Garoña awaits a new decision

06 January 2012

Spain's new government will ask nuclear regulators for advice on the continued operation of the Garoña nuclear power plant, which was dealt an arbitrarily short operating licence by the previous administration.



Garoña (Nuclenor)

Yesterday the Spanish cabinet revoked an order from 2009 that set July 2013 as the latest time that Garoña may be used for power generation. The next step is for the Nuclear Safety Council (Consejo de Seguridad Nuclear, CSN) to consider the technical possibilities for longer operation and what technical improvements it may require. The Spanish government is expected to order this work imminently.



It was in 2009 that Garoña's last operating licence expired, and at that time the CSN's report to government said there were no barriers to operation up to 2019, although it did specify certain upgrades it wanted to see made during refuelling outages scheduled for 2011 and 2013.


Under Spanish law, decisions on nuclear operation are taken by the Ministry of Industry, Tourism and Trade. Currently holding this portfolio within government is Jose Manuel Soria, part of the People's Party that took power in November. In a recent radio interview he said, "The People's Party doesn't want to underutilize any sources of energy, especially nuclear because there are eight nuclear reactors, which according to the CSN could still continue providing energy for a determined amount of time."

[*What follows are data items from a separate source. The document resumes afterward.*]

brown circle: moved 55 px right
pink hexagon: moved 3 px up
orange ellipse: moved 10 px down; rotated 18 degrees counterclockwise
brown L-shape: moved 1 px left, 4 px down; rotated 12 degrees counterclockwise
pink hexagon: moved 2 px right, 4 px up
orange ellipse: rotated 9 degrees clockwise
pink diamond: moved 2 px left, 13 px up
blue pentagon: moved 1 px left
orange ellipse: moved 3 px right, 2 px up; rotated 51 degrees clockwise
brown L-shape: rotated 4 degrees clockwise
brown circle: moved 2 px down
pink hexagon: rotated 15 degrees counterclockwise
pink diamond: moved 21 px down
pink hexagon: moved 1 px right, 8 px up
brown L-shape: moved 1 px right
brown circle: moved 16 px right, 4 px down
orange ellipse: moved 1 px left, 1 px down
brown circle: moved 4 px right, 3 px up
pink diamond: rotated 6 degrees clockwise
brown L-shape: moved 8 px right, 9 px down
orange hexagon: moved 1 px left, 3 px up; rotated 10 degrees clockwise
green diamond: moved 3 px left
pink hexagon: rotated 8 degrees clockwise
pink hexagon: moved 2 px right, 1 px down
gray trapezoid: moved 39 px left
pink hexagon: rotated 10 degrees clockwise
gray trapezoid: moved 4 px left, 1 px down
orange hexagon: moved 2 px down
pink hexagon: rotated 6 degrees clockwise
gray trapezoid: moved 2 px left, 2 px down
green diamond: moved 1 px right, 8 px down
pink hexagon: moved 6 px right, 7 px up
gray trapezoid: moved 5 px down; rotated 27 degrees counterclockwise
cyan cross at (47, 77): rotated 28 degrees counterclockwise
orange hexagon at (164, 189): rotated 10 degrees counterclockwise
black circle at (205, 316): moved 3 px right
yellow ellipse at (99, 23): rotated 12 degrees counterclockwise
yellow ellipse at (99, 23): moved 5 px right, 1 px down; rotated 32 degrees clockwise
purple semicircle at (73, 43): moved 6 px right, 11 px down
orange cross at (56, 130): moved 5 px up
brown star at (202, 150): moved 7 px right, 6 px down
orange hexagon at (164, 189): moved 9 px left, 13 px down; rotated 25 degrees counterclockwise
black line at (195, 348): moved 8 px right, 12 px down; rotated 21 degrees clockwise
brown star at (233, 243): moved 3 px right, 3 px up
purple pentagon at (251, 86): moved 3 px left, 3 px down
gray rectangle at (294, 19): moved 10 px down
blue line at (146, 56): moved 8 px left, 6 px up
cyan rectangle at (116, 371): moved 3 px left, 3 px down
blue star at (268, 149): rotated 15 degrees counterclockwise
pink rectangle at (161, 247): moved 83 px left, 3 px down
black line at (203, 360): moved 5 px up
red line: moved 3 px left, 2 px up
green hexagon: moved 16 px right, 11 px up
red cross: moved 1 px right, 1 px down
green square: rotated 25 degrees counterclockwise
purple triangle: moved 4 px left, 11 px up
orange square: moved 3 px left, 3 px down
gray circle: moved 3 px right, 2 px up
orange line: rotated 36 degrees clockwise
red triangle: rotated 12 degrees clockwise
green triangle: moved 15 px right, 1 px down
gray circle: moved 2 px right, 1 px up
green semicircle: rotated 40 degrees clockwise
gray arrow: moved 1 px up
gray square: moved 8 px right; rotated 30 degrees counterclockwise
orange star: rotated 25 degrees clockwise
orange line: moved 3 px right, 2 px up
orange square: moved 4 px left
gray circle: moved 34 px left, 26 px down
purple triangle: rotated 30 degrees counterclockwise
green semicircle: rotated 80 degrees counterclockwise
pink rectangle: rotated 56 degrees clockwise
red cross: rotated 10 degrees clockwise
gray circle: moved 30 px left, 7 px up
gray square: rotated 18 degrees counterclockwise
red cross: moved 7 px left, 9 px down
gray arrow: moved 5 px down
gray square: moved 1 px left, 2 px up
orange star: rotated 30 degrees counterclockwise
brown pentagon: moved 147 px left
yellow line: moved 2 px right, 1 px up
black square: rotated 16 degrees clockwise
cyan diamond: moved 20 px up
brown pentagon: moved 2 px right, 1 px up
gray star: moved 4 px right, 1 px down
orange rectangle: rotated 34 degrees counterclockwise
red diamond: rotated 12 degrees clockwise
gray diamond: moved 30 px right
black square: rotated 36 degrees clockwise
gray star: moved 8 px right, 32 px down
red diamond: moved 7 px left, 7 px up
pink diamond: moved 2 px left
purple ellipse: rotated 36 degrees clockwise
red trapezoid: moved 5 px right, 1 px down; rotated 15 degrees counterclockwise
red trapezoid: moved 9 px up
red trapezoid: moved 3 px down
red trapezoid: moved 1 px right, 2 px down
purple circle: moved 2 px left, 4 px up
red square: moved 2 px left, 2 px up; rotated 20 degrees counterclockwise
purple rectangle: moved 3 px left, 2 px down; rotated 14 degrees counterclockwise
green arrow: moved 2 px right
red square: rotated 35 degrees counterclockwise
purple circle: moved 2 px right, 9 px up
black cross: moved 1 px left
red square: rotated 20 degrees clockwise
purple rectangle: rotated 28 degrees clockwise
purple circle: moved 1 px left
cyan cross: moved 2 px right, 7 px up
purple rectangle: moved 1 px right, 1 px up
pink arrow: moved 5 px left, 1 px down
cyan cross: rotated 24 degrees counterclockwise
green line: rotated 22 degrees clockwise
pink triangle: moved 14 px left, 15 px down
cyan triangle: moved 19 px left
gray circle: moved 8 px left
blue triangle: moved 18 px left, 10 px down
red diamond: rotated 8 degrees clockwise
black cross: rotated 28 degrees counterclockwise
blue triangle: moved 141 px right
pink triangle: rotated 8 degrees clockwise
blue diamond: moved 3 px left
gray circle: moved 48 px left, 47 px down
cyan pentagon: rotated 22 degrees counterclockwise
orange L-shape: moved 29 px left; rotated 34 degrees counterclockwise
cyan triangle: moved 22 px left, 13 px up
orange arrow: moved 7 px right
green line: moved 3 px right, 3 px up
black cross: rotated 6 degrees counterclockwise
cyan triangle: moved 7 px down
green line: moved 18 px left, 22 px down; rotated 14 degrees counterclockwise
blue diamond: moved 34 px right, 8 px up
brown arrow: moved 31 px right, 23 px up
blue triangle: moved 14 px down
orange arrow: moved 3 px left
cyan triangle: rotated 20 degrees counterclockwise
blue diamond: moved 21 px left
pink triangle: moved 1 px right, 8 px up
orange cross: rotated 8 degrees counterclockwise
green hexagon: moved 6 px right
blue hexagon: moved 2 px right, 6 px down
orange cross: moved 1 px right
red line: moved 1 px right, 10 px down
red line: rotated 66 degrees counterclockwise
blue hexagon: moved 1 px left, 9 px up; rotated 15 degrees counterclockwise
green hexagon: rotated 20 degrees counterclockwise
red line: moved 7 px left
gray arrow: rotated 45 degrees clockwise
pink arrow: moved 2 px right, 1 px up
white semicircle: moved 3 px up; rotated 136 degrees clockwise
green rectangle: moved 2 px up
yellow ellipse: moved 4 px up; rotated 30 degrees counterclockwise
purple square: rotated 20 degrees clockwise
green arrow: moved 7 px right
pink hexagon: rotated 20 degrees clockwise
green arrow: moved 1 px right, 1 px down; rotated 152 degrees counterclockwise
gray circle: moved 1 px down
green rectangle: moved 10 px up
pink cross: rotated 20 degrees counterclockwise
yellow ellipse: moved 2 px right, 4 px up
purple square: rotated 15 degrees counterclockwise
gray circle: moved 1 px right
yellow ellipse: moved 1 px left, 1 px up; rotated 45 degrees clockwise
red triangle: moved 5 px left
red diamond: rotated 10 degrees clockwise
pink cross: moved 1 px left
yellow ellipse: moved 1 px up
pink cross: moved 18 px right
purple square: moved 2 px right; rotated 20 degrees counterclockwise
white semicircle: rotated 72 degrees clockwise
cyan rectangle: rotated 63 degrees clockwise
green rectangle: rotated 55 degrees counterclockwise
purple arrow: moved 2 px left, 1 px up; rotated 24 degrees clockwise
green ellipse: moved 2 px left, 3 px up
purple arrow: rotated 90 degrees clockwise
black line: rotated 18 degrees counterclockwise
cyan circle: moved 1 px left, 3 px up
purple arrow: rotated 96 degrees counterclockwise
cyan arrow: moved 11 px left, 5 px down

Nuclenor, the owner and operator of the Garoña plant, welcomed the moves by government, saying it would "ensure the technical criteria of the CSN are the ones that determine the future of the facility." It noted that the CSN was the "only body competent in this matter."


The CSN said it would consider a new licensing request for Garona, should the order come from government, taking into account the improvements set out as a result of the stress test exercise led by the European Commission.


Garoña is a 446 MWe boiling water reactor that was constructed in the late 1960s.